* **PAGE EXTRACT**:
************
What with one thing and another, I have been thinking about storms. Perhaps it was the frenzy in the supermarket last Friday as everyone stocked up with food, milk, water - anything - in preparation for the impending power outages as snow would start to fall early evening of the same day. It was predicted to last for tens of hours, and who knew what might happen.
Maybe it was watching at the window as sheets of snow fell endlessly under dark grey skies. It brought out the best in us: Cooking up a large pot of nutritious and delicious soup; or neighbors teaming up to dig each other out of piles of snow in driveways and on sidewalks. Forced to stay indoors I met new challenges: Like how to just do nothing; or finding myself like a robotic, zombie sitting on the couch in front of the television screen staring at hours of weather reports.
************
* **MATERIAL PROVIDED**:
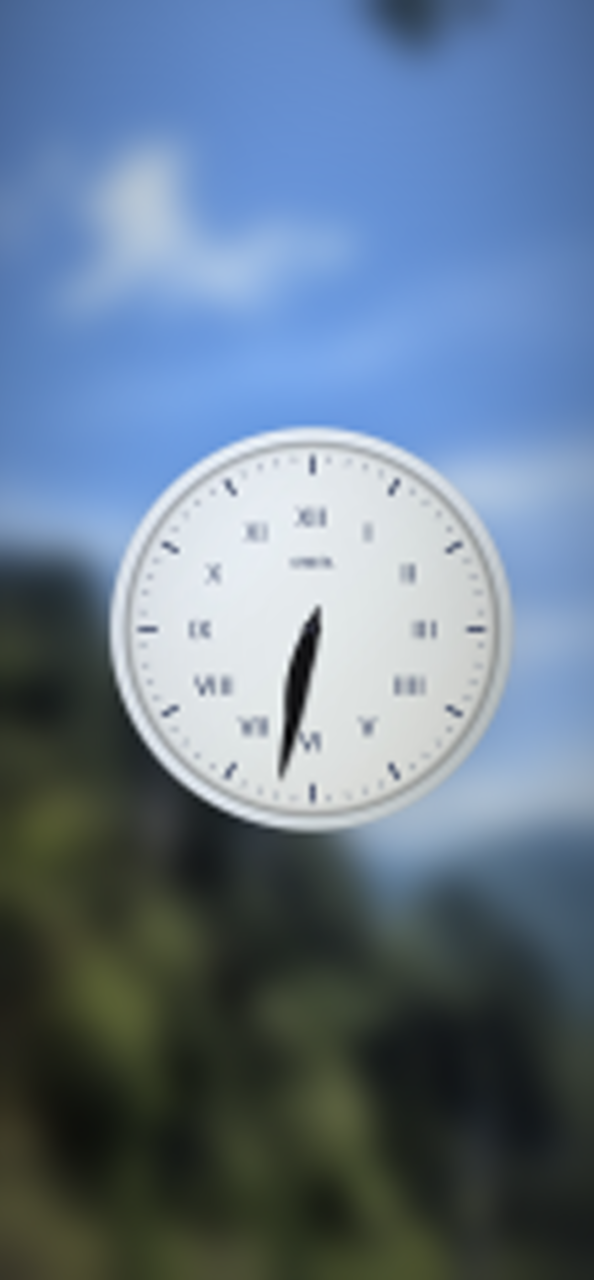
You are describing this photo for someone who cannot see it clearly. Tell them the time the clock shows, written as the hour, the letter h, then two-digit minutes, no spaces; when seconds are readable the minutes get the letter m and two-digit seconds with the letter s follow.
************
* **PROBLEM DESCRIPTION**:
Please reproduce the passage about the snowstorm in full, word for word.

* **WORKED SOLUTION**:
What with one thing and another, I have been thinking about storms. Perhaps it was the frenzy in the supermarket last Friday as everyone stocked up with food, milk, water - anything - in preparation for the impending power outages as snow would start to fall early evening of the same day. It was predicted to last for tens of hours, and who knew what might happen.
Maybe it was watching at the window as sheets of snow fell endlessly under dark grey skies. It brought out the best in us: Cooking up a large pot of nutritious and delicious soup; or neighbors teaming up to dig each other out of piles of snow in driveways and on sidewalks. Forced to stay indoors I met new challenges: Like how to just do nothing; or finding myself like a robotic, zombie sitting on the couch in front of the television screen staring at hours of weather reports.